When it's time to hand out laurels at the end of the year, early releases sometimes slip under the radar. So here's hoping that the January release of "Dirty Grandpa" doesn't prevent critics from remembering the film when they make up their Worst Movies of 2016 lists, because it is truly deserving.
The film seems designed to see just how much further degradation Robert De Niro's legacy can take, and at this point, the actor might be as well known for his late-career backslide into increasingly distressing dreck as he is for his indelible, influential work of the 1970s and '80s. The funny thing is that he seems to be perfectly happy to do it.
In "Dirty Grandpa," it appears that screenwriter John Phillips opened Final Draft and typed as many expletives, words for genitalia and gross, unfunny brand-based puns as he could think of — several dozen times. With set pieces recycled from old episodes of "MTV's Spring Break" and the running themes of masculinity panic, homophobia, racial stereotypes and casual references to sexual assault (these couldn't, in fairness, be described as "jokes"), there you have "Dirty Grandpa." The plot follows Richard (De Niro) as he hijacks his uptight grandson Jason (Zac Efron) to Daytona Beach, Fla., so he can party after his wife's death and talk Jason out of marrying the shrill Meredith (Julianne Hough).

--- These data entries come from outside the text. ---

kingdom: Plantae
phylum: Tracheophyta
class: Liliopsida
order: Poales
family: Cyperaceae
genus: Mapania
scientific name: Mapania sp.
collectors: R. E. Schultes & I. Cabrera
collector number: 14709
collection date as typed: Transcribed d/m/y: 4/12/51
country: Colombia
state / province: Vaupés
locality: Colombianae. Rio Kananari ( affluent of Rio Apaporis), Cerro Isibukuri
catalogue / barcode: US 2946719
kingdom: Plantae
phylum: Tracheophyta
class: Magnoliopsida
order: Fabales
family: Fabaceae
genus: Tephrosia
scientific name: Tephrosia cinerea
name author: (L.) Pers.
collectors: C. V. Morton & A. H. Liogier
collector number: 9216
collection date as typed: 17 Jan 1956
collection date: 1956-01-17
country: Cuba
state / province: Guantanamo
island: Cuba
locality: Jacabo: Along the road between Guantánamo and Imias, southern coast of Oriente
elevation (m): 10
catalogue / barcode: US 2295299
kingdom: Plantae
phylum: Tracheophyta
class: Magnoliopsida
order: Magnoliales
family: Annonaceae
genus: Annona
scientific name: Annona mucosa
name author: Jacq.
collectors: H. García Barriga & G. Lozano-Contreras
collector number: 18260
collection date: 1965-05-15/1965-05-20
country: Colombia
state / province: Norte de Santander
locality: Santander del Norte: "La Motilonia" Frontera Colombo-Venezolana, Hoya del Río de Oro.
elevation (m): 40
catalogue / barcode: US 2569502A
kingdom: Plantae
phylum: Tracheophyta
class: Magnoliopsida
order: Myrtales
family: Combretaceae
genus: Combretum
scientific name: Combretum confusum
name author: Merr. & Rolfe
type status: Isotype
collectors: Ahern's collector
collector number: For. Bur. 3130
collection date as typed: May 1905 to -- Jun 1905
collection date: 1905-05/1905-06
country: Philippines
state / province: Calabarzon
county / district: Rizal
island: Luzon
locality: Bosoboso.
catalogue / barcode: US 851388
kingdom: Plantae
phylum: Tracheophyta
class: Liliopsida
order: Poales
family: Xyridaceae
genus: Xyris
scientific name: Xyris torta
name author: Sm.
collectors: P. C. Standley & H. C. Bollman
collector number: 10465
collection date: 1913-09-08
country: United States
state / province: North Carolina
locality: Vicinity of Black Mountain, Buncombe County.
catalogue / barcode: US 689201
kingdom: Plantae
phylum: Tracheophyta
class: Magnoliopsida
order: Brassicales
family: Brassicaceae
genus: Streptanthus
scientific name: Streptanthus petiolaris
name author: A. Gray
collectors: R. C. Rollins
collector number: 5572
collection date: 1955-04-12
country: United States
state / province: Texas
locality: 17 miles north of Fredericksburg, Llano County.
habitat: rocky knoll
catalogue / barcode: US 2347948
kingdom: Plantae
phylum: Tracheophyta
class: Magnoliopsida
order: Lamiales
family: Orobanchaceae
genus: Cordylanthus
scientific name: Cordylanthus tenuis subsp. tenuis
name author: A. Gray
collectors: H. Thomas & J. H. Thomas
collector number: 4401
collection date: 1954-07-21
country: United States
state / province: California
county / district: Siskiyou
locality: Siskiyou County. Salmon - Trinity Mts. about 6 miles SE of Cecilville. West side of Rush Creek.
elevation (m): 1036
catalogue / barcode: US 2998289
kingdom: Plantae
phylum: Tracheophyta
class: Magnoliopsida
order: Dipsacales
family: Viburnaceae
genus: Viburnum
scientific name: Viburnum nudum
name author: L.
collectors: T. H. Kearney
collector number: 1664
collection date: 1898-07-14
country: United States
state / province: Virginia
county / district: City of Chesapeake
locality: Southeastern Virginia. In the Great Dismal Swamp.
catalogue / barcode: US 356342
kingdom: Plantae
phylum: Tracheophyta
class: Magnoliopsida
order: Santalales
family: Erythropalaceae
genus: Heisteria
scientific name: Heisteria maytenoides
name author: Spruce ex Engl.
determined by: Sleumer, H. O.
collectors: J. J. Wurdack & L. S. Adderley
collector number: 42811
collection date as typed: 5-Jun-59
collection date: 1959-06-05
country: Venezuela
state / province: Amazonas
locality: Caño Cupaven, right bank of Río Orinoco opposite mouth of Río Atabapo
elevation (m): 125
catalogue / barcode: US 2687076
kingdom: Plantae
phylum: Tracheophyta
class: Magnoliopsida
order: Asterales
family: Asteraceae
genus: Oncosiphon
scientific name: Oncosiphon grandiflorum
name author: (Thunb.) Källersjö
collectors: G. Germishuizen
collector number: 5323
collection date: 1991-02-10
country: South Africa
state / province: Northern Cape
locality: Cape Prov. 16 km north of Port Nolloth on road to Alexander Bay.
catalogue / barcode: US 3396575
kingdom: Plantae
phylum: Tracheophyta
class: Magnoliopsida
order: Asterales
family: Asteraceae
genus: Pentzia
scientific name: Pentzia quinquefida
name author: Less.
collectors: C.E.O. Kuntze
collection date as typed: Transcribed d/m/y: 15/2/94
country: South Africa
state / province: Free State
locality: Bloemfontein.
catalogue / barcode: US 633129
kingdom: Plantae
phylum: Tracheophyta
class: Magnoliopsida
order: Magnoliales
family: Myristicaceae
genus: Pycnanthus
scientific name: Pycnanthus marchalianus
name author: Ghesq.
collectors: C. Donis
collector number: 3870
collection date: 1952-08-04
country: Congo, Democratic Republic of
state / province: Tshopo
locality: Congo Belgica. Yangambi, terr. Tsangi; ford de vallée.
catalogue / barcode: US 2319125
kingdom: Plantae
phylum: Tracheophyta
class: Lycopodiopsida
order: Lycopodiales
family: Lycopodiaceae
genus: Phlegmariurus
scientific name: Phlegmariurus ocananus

It goes without saying that the film is offensive, playing fast and loose with taboos such as the N-word, anti-Semitism, prison rape and child molestation, not to mention the treatment of women as mere orifices. But none of this is rendered in a particularly funny or novel way — just crude, shocking statements. Therefore, the film isn't actually offensive because it's trying so hard to be and failing miserably.
Much of "Dirty Grandpa'"s ire is directed at white males. Richard and everyone else constantly shame Jason for his slick, metrosexual/corporate lawyer life, with a continual gag referring to him as a "lesbian." Efron submits gamely to the debasement, which often results in his nudity or an emasculating wardrobe.
Directed by Dan Mazer, the filmmaking is sloppy. Most of the scenes make little sense. Day is suddenly night, photos appear on a camera mysteriously, characters contradict themselves. Punchlines don't land, and there's an overreliance on the trope of slow-motion walking to a cool song. And even that's not well executed.